Кажется, сама земля прислушалась к этому разговору — нет его важнее! — и следы от колес сынова «Москвича» вроде уже и не видны. Так просто это не кончится, что-то должно произойти, подумал Статкус, но и его размышления, и беседу хозяев прервал шум мотора — по дороге к усадьбе взбиралась старая «Волга» кофейного цвета. Что-то в ней бренчало и дребезжало, пока водитель колесил по двору, выискивая местечко, где бы приткнуться. Распахнулись дверцы, наружу вывалилась пестрая орава людей и животных: полная высокая женщина со шлемом серебряных волос; вероятно, ее дочь — тот же рост, лицом похожа, но коротко стриженная и словно выжатая; худой и бледный длинноволосый молодой человек, скорее всего муж дочери, и троица серых, в рыжеватых пятнах собак. Лохматые, глаз из-под челок не видать, пасти оскалены, они рвались на поводках из рук длинноволосого, еле их удерживавшего. Не успели выбраться из машины, как сцепились, валяя друг друга, потом шарахнулись в сторону, будто током ударенные, тут же вновь сбились в клубок и с такой силой рванулись вперед, что худощавый был вынужден чуть ли не бежать за ними на своих длинных ногах.
— Диана! Уэльс! Негус! Вы что, спятили? Спокойней! Фу! Фу! — фальцет женщины разносился по округе, будил приютившуюся в лощине соседскую усадьбу. — Это твоя вина, Иоганнес: породистые собаки превратились в невоспитанных дворняжек! Дай бедным животным свободу, их ведь укачало в дороге!
Зять Иоганнес сильнее натянул поводки. Упирался, мерился силой с беспокойной троицей, откидывая со лба на плечо вельветового пиджачка длинные волосы, и с удивлением оглядывал деревья: яблони, липовую рощицу, башни елей, лещину у межи возле закопченной баньки — ветви обвисли под тяжестью ореховых гроздей. Но больше всего поразил клен, затенявший половину двора, не спускал с него глаз и невнятно бормотал что-то.
— Ну что ты раскомандовалась, мама, словно у себя дома? — упрекнула молодая, откатывая от кучи носком босоножки желтое яблоко. — Перепугаешь хозяев.
— Ты меня не учи! И не ешь немытое яблоко — колодец рядом. Детей тут не видать, настоящий рай собачкам.
— Пожалуйста, пожалуйста! Зачем с земли-то? — заторопился угощать застигнутый врасплох этим нашествием Балюлис. — Вы с деревьев рвите.
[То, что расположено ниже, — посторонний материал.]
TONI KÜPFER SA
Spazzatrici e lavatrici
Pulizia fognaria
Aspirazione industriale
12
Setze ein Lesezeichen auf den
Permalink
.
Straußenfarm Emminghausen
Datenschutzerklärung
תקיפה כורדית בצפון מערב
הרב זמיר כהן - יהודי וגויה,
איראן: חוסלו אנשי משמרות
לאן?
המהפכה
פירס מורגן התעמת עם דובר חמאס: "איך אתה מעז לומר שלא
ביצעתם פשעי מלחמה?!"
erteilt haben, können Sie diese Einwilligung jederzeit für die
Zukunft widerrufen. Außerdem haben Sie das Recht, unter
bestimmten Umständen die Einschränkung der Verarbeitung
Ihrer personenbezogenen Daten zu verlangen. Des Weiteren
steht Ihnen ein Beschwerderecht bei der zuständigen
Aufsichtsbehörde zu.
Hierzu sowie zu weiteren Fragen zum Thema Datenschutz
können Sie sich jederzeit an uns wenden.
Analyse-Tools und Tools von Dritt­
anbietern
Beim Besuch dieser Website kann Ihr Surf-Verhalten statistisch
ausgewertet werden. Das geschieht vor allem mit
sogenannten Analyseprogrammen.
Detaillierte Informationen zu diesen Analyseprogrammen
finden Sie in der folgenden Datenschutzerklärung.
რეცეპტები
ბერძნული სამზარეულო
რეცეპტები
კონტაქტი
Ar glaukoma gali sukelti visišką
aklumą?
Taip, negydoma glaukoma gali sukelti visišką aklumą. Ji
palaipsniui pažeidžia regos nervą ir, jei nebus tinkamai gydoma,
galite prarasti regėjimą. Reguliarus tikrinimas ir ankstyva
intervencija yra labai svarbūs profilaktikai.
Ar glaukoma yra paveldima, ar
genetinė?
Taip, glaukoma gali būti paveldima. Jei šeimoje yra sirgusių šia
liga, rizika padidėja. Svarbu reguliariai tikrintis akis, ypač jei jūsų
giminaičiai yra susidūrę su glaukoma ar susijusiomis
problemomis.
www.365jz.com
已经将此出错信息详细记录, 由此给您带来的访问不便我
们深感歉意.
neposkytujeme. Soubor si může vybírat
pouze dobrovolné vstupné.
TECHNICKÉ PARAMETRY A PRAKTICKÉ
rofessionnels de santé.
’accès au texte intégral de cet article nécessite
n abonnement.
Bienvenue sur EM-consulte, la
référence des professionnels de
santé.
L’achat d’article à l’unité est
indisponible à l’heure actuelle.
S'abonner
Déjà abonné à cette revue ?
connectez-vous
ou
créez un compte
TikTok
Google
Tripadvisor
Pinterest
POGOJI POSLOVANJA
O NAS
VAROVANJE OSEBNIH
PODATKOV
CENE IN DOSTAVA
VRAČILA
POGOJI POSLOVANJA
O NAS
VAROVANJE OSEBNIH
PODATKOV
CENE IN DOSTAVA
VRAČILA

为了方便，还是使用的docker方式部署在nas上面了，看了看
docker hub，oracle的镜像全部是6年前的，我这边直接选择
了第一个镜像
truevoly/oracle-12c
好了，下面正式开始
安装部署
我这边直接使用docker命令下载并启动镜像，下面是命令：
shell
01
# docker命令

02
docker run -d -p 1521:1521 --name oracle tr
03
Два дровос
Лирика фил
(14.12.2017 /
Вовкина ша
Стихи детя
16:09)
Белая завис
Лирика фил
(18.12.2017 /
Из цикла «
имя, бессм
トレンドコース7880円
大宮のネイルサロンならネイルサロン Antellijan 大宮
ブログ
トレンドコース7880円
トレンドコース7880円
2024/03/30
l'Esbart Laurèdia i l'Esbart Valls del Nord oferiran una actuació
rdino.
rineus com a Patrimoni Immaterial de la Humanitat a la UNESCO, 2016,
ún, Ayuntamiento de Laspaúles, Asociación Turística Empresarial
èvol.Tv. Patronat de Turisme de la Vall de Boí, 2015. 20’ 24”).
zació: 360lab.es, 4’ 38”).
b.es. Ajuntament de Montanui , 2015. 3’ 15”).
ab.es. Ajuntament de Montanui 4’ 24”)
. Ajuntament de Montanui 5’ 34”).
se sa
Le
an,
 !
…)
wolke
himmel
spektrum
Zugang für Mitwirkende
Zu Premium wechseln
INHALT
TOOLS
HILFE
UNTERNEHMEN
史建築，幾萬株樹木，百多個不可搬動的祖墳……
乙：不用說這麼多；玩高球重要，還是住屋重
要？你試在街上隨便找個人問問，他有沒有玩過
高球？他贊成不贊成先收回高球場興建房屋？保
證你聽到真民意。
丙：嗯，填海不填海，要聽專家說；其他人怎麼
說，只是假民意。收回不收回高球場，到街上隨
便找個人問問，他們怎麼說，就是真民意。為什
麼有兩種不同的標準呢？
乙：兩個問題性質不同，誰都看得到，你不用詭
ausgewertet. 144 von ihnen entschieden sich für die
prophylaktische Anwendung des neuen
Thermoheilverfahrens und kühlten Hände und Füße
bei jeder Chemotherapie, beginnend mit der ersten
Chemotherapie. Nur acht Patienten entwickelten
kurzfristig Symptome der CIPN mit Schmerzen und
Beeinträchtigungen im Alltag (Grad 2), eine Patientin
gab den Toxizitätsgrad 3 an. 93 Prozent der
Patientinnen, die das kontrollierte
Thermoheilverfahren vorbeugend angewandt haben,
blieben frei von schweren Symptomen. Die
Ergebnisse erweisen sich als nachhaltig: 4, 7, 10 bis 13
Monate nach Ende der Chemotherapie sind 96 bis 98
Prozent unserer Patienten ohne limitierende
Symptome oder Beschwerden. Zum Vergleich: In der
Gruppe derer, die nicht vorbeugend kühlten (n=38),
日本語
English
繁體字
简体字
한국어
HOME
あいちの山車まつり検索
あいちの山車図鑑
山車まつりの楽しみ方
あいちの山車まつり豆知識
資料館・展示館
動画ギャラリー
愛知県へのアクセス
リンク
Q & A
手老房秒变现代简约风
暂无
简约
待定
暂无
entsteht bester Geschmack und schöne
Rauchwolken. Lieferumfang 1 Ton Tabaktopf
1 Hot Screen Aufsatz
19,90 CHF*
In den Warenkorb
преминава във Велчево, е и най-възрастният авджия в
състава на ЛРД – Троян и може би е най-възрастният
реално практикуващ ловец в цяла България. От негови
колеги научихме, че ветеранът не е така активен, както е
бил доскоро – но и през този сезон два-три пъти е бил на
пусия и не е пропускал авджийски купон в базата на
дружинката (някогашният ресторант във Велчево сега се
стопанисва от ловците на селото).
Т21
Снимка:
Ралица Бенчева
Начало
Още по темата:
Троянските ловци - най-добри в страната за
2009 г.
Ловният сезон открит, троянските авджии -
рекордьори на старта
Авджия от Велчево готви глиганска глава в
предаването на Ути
Какие понравятся, пожалуйста. Вот «белый налив», а тут краснобокие, тоже наливные. А вон те сахарные. А уж «ананасные» — самый высший сорт, кого ни угощал, все хвалят, желтые, словно медом налитые. Прошу, пожалуйста, правда, им еще рановато, не укусишь. Осенний сорт… Времечко не очень удачное — летние кончились, осенние еще не доспели. Но ежели поискать, то вот «графштейны», этого сорта у меня навалом. А может, вам красненькие нравятся? Повидло из них варим. По старинке зовутся райскими яблочками. Пожалуйста, угощайтесь! А то груш нарву — мягкие, сочные!